In Fuentes v. Shevin (1972), 407 U.S. 67, 92 S. Ct. 1983, 32 L. Ed. 2d 556, the Supreme Court, in a four to three decision (Powell and Rehnquist, JJ. not participating), held that the Due Process Clause of the Fourteenth Amendment requires notice and hearing before the vendor may reclaim possession of personal property sold on a conditional sales contract which is in default. The vendees property interest in the goods is clear. In addition there was no important public interest served in prejudgment replevin statutes which allowed summary seizure when no more than private gain was directly at stake. Here there is a genuine governmental and public interest in the financial health of the public utility as previously stated.

Ihrke v. Northern States Power Co. (8th Cir., 1972), 459 F.2d 566 held only that termination of service by the utility company was state action and remanded the case for hearing on the merits. In Palmer v. Columbia Gas Company of Ohio (1972), 342 F. Supp. 241, the Court held that due process of law required that a utility customer be given a meaningful hearing prior to termination. We believe there is a substantial distinction between termination of service and the collection of a rate increase under bond. The meaningful hearing requirement would become important if the utility contemplated terminating service for failure to pay the increased utility bill.

We, therefore, hold that Section 490 A. 6 Code of Iowa does not violate either the Fifth or Fourteenth Amendments to the Constitution of the United States because:

(1) Plaintiffs have no property interest in existing rates that are protected by these amendments.

(2) The countervailing interests under all the circumstances of this case weigh *1175 in favor of permitting collection of the increased rates under bond prior to determination of their legality.

Judgment shall be entered in accordance herewith.

- [Work order 1]:
According to the court opinion excerpt, by what vote did the Supreme Court decide Fuentes v. Shevin?
- [Work order 2]:
Does each statement agree with the court opinion excerpt? Give yes or no for each, with the deciding words from the text quoted exactly. (a) In Palmer v. Columbia Gas Company of Ohio, the court said a utility customer must get a meaningful hearing before termination. (b) Ihrke v. Northern States Power Co. ruled on the merits of the case. (c) The court holds that Section 490 A. 6 Code of Iowa violates the Fourteenth Amendment.
- [Work order 3]:
Print the part of the court opinion excerpt that opens with the words containing "(2) The countervailing" and closes with "in accordance herewith.".

- [Excerpted records]:
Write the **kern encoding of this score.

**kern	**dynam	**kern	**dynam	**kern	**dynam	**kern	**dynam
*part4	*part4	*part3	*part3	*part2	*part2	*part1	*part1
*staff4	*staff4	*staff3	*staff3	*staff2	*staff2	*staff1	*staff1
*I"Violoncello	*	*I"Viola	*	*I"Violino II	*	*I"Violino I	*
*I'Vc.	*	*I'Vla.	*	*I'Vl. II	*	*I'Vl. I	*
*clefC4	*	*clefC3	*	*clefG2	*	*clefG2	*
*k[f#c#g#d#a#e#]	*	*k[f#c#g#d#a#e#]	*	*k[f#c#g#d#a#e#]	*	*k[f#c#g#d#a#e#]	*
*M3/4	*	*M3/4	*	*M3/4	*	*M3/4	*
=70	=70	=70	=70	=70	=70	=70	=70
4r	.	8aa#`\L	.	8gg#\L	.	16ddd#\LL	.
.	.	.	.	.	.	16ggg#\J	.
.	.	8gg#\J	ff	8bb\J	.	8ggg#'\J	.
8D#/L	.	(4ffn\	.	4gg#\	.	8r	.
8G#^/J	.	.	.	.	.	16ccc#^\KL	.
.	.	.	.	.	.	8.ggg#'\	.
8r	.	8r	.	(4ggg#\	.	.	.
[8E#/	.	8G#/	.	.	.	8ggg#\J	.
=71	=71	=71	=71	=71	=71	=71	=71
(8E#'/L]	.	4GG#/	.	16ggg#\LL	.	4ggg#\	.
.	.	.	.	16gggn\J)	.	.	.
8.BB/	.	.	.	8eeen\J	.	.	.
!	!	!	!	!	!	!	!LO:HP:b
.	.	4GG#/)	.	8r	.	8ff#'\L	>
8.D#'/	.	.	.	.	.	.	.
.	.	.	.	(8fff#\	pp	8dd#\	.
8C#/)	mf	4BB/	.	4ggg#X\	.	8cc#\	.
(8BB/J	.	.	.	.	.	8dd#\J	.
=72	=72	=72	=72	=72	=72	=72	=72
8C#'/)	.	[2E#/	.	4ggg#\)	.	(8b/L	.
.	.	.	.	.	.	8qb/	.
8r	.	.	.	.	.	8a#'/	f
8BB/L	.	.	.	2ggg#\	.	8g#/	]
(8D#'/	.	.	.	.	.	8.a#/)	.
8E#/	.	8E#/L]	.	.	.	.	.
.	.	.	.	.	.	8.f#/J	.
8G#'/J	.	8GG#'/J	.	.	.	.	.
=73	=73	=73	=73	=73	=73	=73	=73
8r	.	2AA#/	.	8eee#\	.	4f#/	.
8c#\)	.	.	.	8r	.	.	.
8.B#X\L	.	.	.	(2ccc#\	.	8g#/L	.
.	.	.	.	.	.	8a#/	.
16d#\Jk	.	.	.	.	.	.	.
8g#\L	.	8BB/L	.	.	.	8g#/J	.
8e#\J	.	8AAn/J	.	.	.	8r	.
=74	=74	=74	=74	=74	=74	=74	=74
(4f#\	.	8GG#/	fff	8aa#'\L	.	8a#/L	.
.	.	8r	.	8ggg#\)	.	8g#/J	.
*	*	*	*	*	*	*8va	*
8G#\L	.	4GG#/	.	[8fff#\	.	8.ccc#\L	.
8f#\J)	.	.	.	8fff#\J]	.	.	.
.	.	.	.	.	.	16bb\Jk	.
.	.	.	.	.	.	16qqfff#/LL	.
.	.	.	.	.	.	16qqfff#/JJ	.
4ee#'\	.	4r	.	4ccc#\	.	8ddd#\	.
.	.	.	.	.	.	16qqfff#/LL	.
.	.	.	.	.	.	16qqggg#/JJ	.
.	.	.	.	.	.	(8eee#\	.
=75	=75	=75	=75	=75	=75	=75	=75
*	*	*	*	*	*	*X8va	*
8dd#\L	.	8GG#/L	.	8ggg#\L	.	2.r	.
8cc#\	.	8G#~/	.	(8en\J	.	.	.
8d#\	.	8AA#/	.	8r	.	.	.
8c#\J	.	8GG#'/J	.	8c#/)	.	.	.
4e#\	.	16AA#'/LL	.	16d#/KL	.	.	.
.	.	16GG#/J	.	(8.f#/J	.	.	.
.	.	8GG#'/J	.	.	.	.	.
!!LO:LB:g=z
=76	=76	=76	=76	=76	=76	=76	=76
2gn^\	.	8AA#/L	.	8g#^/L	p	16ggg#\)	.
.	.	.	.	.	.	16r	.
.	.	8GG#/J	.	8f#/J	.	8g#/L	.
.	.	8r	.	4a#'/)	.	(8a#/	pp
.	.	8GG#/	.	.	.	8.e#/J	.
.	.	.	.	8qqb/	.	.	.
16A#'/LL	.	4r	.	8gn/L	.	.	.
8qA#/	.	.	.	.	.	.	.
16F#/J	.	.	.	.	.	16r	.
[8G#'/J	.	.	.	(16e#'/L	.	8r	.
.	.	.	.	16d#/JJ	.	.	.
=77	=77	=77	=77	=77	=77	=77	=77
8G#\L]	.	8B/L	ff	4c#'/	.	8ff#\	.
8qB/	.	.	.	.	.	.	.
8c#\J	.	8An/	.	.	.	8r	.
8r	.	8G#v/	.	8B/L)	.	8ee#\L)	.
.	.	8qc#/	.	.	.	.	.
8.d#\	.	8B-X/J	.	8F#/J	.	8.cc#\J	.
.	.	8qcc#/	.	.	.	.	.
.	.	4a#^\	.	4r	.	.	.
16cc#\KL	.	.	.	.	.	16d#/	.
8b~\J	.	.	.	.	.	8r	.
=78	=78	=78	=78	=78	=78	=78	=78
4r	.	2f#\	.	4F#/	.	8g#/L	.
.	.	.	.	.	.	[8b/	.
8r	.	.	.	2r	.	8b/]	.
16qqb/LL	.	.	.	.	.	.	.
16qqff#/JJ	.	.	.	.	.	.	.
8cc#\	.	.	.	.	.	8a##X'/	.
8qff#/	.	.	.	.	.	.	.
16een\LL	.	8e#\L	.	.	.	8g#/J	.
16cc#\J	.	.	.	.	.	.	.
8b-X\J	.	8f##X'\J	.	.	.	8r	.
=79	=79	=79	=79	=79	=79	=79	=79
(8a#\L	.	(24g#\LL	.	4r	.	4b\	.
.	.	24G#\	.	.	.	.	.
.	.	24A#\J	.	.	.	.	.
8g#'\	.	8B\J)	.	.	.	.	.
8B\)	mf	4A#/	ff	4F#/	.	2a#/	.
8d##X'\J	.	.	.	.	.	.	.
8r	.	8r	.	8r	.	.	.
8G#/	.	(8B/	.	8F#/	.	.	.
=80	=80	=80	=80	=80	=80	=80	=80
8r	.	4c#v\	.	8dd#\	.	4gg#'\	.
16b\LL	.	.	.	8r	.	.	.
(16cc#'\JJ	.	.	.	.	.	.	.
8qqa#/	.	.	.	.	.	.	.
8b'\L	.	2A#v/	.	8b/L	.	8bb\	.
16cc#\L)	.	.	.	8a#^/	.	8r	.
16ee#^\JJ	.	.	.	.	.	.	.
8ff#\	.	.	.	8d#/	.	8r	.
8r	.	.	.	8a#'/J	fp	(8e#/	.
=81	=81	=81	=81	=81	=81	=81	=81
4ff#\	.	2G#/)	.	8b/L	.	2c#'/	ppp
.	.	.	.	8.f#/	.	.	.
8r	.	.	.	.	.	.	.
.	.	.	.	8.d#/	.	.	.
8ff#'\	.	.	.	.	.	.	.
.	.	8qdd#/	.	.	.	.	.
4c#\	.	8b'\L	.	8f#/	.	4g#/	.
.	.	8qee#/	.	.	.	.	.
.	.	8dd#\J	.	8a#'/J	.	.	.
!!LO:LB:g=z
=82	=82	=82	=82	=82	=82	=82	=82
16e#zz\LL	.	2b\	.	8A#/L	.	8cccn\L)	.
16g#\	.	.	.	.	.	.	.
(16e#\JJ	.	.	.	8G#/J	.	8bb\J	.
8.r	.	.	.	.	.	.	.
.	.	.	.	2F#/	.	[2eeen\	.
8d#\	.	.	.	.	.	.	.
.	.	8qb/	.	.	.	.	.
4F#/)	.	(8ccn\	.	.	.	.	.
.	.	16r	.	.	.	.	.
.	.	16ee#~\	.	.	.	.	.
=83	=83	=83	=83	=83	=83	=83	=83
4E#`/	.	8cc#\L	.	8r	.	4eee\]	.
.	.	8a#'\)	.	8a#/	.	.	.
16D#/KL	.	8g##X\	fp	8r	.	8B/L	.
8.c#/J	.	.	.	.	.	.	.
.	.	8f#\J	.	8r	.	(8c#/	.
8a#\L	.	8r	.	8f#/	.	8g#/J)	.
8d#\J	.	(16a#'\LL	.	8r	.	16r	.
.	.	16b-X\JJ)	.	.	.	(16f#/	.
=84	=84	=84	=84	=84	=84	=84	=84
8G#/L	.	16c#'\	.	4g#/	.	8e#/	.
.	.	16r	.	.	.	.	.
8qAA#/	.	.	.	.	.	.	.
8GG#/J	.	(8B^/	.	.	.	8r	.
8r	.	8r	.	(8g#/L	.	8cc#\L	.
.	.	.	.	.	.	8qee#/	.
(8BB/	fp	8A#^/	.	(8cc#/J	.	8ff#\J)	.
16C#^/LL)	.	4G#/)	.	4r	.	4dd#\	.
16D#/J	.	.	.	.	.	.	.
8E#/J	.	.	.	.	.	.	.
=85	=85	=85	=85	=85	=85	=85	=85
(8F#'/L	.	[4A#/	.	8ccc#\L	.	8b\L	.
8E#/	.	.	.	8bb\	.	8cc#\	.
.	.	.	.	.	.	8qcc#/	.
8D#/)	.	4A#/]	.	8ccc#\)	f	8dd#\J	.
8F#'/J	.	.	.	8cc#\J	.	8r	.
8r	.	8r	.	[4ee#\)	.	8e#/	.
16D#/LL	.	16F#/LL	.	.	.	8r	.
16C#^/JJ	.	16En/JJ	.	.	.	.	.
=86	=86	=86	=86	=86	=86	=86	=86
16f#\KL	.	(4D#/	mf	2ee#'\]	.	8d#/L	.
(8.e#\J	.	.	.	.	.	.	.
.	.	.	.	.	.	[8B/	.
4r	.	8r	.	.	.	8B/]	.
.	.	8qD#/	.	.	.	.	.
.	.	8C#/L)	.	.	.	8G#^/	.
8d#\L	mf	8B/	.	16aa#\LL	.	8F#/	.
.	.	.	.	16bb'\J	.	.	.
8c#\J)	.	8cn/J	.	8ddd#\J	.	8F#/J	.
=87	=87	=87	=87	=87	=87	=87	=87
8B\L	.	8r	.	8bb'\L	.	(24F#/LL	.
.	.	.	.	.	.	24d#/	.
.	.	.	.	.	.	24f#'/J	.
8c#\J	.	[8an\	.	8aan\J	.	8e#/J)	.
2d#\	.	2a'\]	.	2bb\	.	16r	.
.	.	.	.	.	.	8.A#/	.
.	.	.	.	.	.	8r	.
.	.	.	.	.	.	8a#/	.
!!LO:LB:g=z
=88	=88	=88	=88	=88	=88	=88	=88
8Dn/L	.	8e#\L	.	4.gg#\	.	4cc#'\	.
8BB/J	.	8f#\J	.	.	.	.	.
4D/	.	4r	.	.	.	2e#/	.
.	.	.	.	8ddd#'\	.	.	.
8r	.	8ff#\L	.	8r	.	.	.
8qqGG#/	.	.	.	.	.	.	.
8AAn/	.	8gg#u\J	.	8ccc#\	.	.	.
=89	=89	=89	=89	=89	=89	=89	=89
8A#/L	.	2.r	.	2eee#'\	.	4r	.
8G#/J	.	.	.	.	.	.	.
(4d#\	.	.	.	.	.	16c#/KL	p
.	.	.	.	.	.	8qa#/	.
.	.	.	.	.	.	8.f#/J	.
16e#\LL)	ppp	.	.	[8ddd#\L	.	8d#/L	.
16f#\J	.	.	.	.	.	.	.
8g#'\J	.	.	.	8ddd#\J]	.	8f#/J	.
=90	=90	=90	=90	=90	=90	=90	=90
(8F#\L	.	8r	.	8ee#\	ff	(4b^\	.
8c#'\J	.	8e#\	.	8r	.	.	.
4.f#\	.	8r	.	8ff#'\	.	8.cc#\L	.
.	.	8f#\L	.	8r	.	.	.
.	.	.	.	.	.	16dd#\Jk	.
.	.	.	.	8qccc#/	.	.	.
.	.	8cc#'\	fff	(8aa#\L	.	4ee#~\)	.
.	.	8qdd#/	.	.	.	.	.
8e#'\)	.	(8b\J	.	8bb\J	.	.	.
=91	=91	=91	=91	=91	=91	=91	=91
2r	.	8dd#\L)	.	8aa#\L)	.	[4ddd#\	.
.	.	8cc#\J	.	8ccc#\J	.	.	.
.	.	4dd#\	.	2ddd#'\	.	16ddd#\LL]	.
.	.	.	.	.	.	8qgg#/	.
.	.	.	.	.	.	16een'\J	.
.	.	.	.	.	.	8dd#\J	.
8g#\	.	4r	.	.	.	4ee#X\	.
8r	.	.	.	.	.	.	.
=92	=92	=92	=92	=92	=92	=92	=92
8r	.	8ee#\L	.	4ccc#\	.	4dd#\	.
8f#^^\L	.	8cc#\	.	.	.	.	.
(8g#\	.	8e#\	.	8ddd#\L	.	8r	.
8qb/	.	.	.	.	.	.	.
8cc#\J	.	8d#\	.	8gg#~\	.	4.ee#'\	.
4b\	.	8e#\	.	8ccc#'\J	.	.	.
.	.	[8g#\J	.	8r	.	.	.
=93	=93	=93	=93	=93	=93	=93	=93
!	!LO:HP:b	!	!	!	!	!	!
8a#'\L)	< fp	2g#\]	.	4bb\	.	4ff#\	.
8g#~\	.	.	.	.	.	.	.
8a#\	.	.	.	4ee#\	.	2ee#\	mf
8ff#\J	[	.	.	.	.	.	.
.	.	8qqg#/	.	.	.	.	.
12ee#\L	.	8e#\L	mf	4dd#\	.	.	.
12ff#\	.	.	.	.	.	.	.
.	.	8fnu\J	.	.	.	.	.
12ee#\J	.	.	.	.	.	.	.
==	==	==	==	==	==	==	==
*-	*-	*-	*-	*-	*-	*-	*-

- [Exercise result 1]:
It was a four to three decision, with Powell and Rehnquist, JJ. not participating.

- [Exercise result 2]:
(a) Yes: "the Court held that due process of law required that a utility customer be given a meaningful hearing prior to termination."
(b) No: "held only that termination of service by the utility company was state action and remanded the case for hearing on the merits."
(c) No: "does not violate either the Fifth or Fourteenth Amendments to the Constitution of the United States."

- [Exercise result 3]:
(2) The countervailing interests under all the circumstances of this case weigh *1175 in favor of permitting collection of the increased rates under bond prior to determination of their legality.

Judgment shall be entered in accordance herewith.